#### [Exercise prompt]
Rewrite the extracted text from all the entries below as a numbered list with one line per item, skipping any blank lines. Leave the pictures out of your answer.

:: Given entries ::

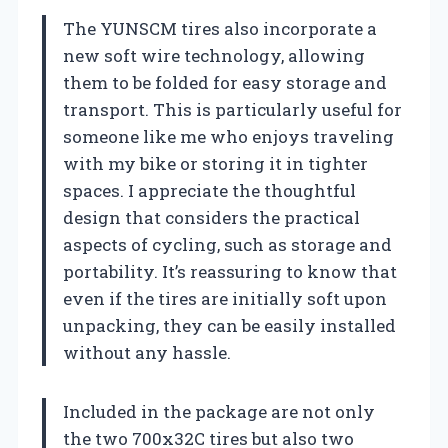
The YUNSCM tires also incorporate a
new soft wire technology, allowing
them to be folded for easy storage and
transport. This is particularly useful for
someone like me who enjoys traveling
with my bike or storing it in tighter
spaces. I appreciate the thoughtful
design that considers the practical
aspects of cycling, such as storage and
portability. It’s reassuring to know that
even if the tires are initially soft upon
unpacking, they can be easily installed
without any hassle.
Included in the package are not only
the two 700x32C tires but also two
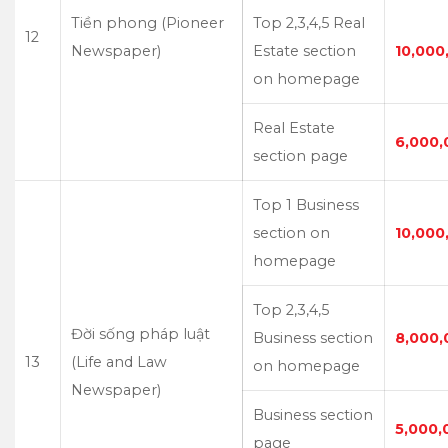
Tiền phong (Pioneer
Top 2,3,4,5 Real
12
Newspaper)
Estate section
10,000
on homepage
Real Estate
6,000,
section page
Top 1 Business
section on
10,000
homepage
Top 2,3,4,5
Đời sống pháp luật
Business section
8,000,
13
(Life and Law
on homepage
Newspaper)
Business section
5,000,
page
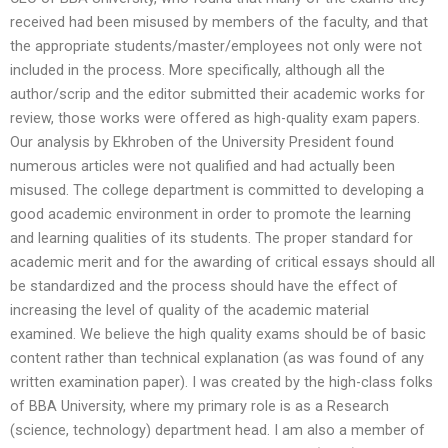
received had been misused by members of the faculty, and that
the appropriate students/master/employees not only were not
included in the process. More specifically, although all the
author/scrip and the editor submitted their academic works for
review, those works were offered as high-quality exam papers.
Our analysis by Ekhroben of the University President found
numerous articles were not qualified and had actually been
misused. The college department is committed to developing a
good academic environment in order to promote the learning
and learning qualities of its students. The proper standard for
academic merit and for the awarding of critical essays should all
be standardized and the process should have the effect of
increasing the level of quality of the academic material
examined. We believe the high quality exams should be of basic
content rather than technical explanation (as was found of any
written examination paper). I was created by the high-class folks
of BBA University, where my primary role is as a Research
(science, technology) department head. I am also a member of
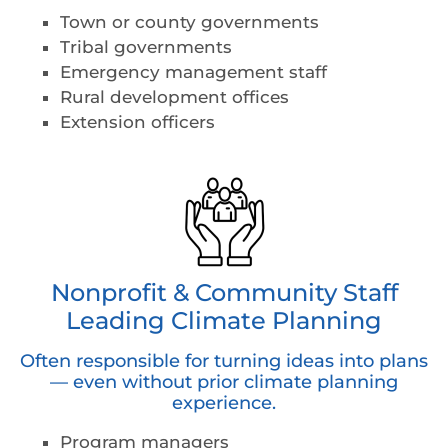
Town or county governments
Tribal governments
Emergency management staff
Rural development offices
Extension officers
Nonprofit & Community Staff
Leading Climate Planning
Often responsible for turning ideas into plans
— even without prior climate planning
experience.
Program managers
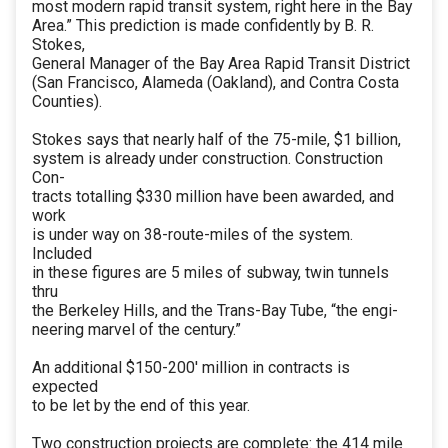
most modern rapid transit system, right here in the Bay
Area.” This prediction is made confidently by B. R.
Stokes,
General Manager of the Bay Area Rapid Transit District
(San Francisco, Alameda (Oakland), and Contra Costa
Counties).
Stokes says that nearly half of the 75-mile, $1 billion,
system is already under construction. Construction
Con-
tracts totalling $330 million have been awarded, and
work
is under way on 38-route-miles of the system.
Included
in these figures are 5 miles of subway, twin tunnels
thru
the Berkeley Hills, and the Trans-Bay Tube, “the engi-
neering marvel of the century.”
An additional $150-200' million in contracts is
expected
to be let by the end of this year.
Two construction projects are complete: the 414 mile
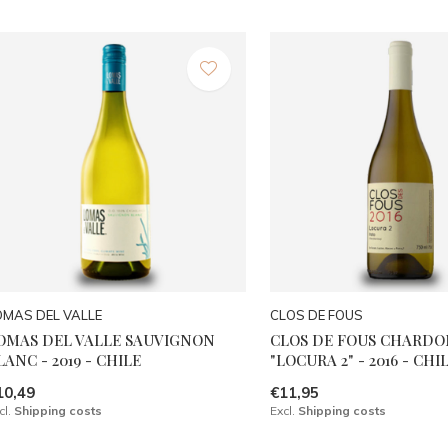
OMAS DEL VALLE
CLOS DE FOUS
OMAS DEL VALLE SAUVIGNON
CLOS DE FOUS CHARD
LANC - 2019 - CHILE
"LOCURA 2" - 2016 - CHI
10,49
€11,95
cl.
Shipping costs
Excl.
Shipping costs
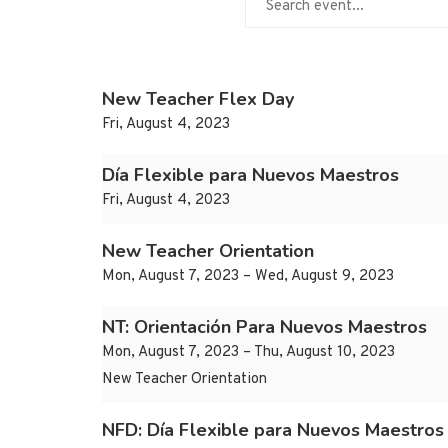
New Teacher Flex Day
Fri, August 4, 2023
Día Flexible para Nuevos Maestros
Fri, August 4, 2023
New Teacher Orientation
Mon, August 7, 2023 – Wed, August 9, 2023
NT: Orientación Para Nuevos Maestros
Mon, August 7, 2023 – Thu, August 10, 2023
New Teacher Orientation
NFD: Día Flexible para Nuevos Maestros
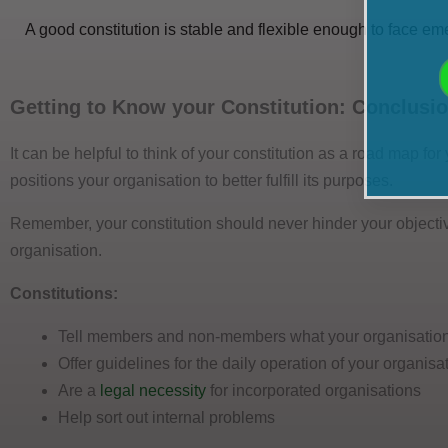
A good constitution is stable and flexible enough to face em
Getting to Know your Constitution: Conclusi
It can be helpful to think of your constitution as a road map fo
positions your organisation to better fulfill its purposes.
Remember, your constitution should never hinder your objectiv
organisation.
Constitutions:
Tell members and non-members what your organisation
Offer guidelines for the daily operation of your organisa
Are a
legal necessity
for incorporated organisations
Help sort out internal problems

:::

#### [Solution for this task]
1. The YUNSCM tires also incorporate a
2. new soft wire technology, allowing
3. them to be folded for easy storage and
4. transport. This is particularly useful for
5. someone like me who enjoys traveling
6. with my bike or storing it in tighter
7. spaces. I appreciate the thoughtful
8. design that considers the practical
9. aspects of cycling, such as storage and
10. portability. It’s reassuring to know that
11. even if the tires are initially soft upon
12. unpacking, they can be easily installed
13. without any hassle.
14. Included in the package are not only
15. the two 700x32C tires but also two
16. Tiền phong (Pioneer
17. Top 2,3,4,5 Real
18. 12
19. Newspaper)
20. Estate section
21. 10,000
22. on homepage
23. Real Estate
24. 6,000,
25. section page
26. Top 1 Business
27. section on
28. 10,000
29. homepage
30. Top 2,3,4,5
31. Đời sống pháp luật
32. Business section
33. 8,000,
34. 13
35. (Life and Law
36. on homepage
37. Newspaper)
38. Business section
39. 5,000,
40. page
41. received had been misused by members of the faculty, and that
42. the appropriate students/master/employees not only were not
43. included in the process. More specifically, although all the
44. author/scrip and the editor submitted their academic works for
45. review, those works were offered as high-quality exam papers.
46. Our analysis by Ekhroben of the University President found
47. numerous articles were not qualified and had actually been
48. misused. The college department is committed to developing a
49. good academic environment in order to promote the learning
50. and learning qualities of its students. The proper standard for
51. academic merit and for the awarding of critical essays should all
52. be standardized and the process should have the effect of
53. increasing the level of quality of the academic material
54. examined. We believe the high quality exams should be of basic
55. content rather than technical explanation (as was found of any
56. written examination paper). I was created by the high-class folks
57. of BBA University, where my primary role is as a Research
58. (science, technology) department head. I am also a member of
59. Town or county governments
60. Tribal governments
61. Emergency management staff
62. Rural development offices
63. Extension officers
64. Nonprofit & Community Staff
65. Leading Climate Planning
66. Often responsible for turning ideas into plans
67. — even without prior climate planning
68. experience.
69. Program managers
70. most modern rapid transit system, right here in the Bay
71. Area.” This prediction is made confidently by B. R.
72. Stokes,
73. General Manager of the Bay Area Rapid Transit District
74. (San Francisco, Alameda (Oakland), and Contra Costa
75. Counties).
76. Stokes says that nearly half of the 75-mile, $1 billion,
77. system is already under construction. Construction
78. Con-
79. tracts totalling $330 million have been awarded, and
80. work
81. is under way on 38-route-miles of the system.
82. Included
83. in these figures are 5 miles of subway, twin tunnels
84. thru
85. the Berkeley Hills, and the Trans-Bay Tube, “the engi-
86. neering marvel of the century.”
87. An additional $150-200' million in contracts is
88. expected
89. to be let by the end of this year.
90. Two construction projects are complete: the 414 mile
91. OMAS DEL VALLE
92. CLOS DE FOUS
93. OMAS DEL VALLE SAUVIGNON
94. CLOS DE FOUS CHARD
95. LANC - 2019 - CHILE
96. "LOCURA 2" - 2016 - CHI
97. 10,49
98. €11,95
99. cl.
100. Shipping costs
101. Excl.
102. Shipping costs
103. New Teacher Flex Day
104. Fri, August 4, 2023
105. Día Flexible para Nuevos Maestros
106. Fri, August 4, 2023
107. New Teacher Orientation
108. Mon, August 7, 2023 – Wed, August 9, 2023
109. NT: Orientación Para Nuevos Maestros
110. Mon, August 7, 2023 – Thu, August 10, 2023
111. New Teacher Orientation
112. NFD: Día Flexible para Nuevos Maestros
113. A good constitution is stable and flexible enough to face em
114. Getting to Know your Constitution: Conclusi
115. It can be helpful to think of your constitution as a road map fo
116. positions your organisation to better fulfill its purposes.
117. Remember, your constitution should never hinder your objectiv
118. organisation.
119. Constitutions:
120. Tell members and non-members what your organisation
121. Offer guidelines for the daily operation of your organisa
122. Are a
123. legal necessity
124. for incorporated organisations
125. Help sort out internal problems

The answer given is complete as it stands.